The Guard goes solar

Most of the sustainability program so far has happened at the 53,000 acre state-owned Camp Ripley in northern Minnesota. Another 1,500 acre site in Arden Hills, a Twin Cities suburb, has also seen several projects involving energy saving technology.

At Camp Ripley the $26 million solar collaboration with Minnesota Power, a subsidiary of Duluth-based Allete, Inc., was delayed after damage from a storm earlier this year destroyed many solar panels before they even began producing power. The panels should be generating electricity next year.

The solar array will be owned and operated by Minnesota Power. The Guard leased the land to the utility, which is its electricity provider, said Goreham.

Under a unique arrangement the Guard will be able to use energy directly from the solar installation in the event of a power outage, he said.

Another advantage to the Minnesota Power deal, he added, is that the Guard receives the renewable energy credits for the solar program and can use it to reach federal renewable energy goals.

Minnesota Power is also working with the Guard on reducing energy consumption on the base by 30 percent by 2030, as required by a Department of Defense mandate.

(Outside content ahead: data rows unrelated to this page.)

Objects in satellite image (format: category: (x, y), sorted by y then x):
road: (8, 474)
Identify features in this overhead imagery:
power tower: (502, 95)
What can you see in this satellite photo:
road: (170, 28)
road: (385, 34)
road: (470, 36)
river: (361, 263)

The Arden Hills base, meanwhile, boasts a 40 kilowatt solar array on a 100,000 square foot maintenance building, providing 6.5 percent of its electric needs. The same sized solar array has been installed at the Stillwater armory, too.

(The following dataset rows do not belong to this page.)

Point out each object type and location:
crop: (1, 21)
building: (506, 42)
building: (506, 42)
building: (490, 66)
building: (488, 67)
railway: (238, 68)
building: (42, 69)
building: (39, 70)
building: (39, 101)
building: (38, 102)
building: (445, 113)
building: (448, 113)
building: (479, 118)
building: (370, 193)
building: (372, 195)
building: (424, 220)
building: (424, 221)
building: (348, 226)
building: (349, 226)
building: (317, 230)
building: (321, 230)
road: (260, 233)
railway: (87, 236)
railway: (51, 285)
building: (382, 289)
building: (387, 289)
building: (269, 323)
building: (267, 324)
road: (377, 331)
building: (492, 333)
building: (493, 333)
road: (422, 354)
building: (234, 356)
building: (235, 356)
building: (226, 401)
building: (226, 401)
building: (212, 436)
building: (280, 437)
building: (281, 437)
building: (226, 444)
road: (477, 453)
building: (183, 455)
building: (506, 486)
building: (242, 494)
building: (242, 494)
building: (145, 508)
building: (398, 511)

Officials have been working with Xcel Energy on a potentially larger solar project that could create even more renewable energy at Arden Hills, Goreham said.

Geothermal and biomass

Currently, the Guard has multiple geothermal systems for heating and cooling buildings on its campus, among them the main armory, education center and training and community center.

Three residential buildings at Camp Ripley saw energy consumption drop by 45 percent after the installation of geothermal, according to the Guard. Geothermal was also added to a readiness center in Arden Hills.

The Guard has studied the potential for a biomass system that would burn wood chips and debris – all plentiful on the base – to provide heating requirements to seven of the camp’s largest buildings.

Such a move would increase the camp’s resiliency by introducing another heat source and “greatly reduce our carbon footprint,” Goreham said.

Buildings and behavioral change

The Guard is working on making existing and new buildings more energy efficient. In 2015 the 64,000 square foot Ben Franklin Readiness Center in Arden Hills opened with a host of sustainability features.

It earned a silver LEED (Leadership in Energy and Environmental Design) designation from the United States Green Building Council because of its many features, from an efficient design and daylighting to geothermal heating and cooling.

“The annual energy cost for this building is 52 cents a square foot compared to the (national) Guard average of $1.08 per square foot,” Goreham said. “We have a $52,000 savings per year compared to baseline.”

As new buildings come online and old ones are renovated, the Guard’s sustainability team plans to have all federally funded buildings achieve Silver LEED status. State funded buildings will have to reach a set of standards known as SB2030 that are as stringent as the LEED program.

The Guard has also engaged in contests and other behavioral activities to decrease energy use. A contest among the dozens of armories and Guard facilities saw energy consumption plunge by 13 percent on average, leading to a $480,000 cost savings.

A similar effort led to a 26 percent reduction in water use at Arden Hills. Goreham likes to emphasize that while lowering energy demand remains important, so does decreasing trash going to landfills and strain on water resources.

It’s all part of a continued push to net zero for energy, waste and water loss. While the goal may be difficult, the Guard is in full pursuit of it, Goreham said.

“Net zero is ambitious but by working on these programs and encouraging behavioral change we’ll continue to reduce energy, waste and water use,” he said. “The more sustainable we get the better we’ll be at sustaining our mission.”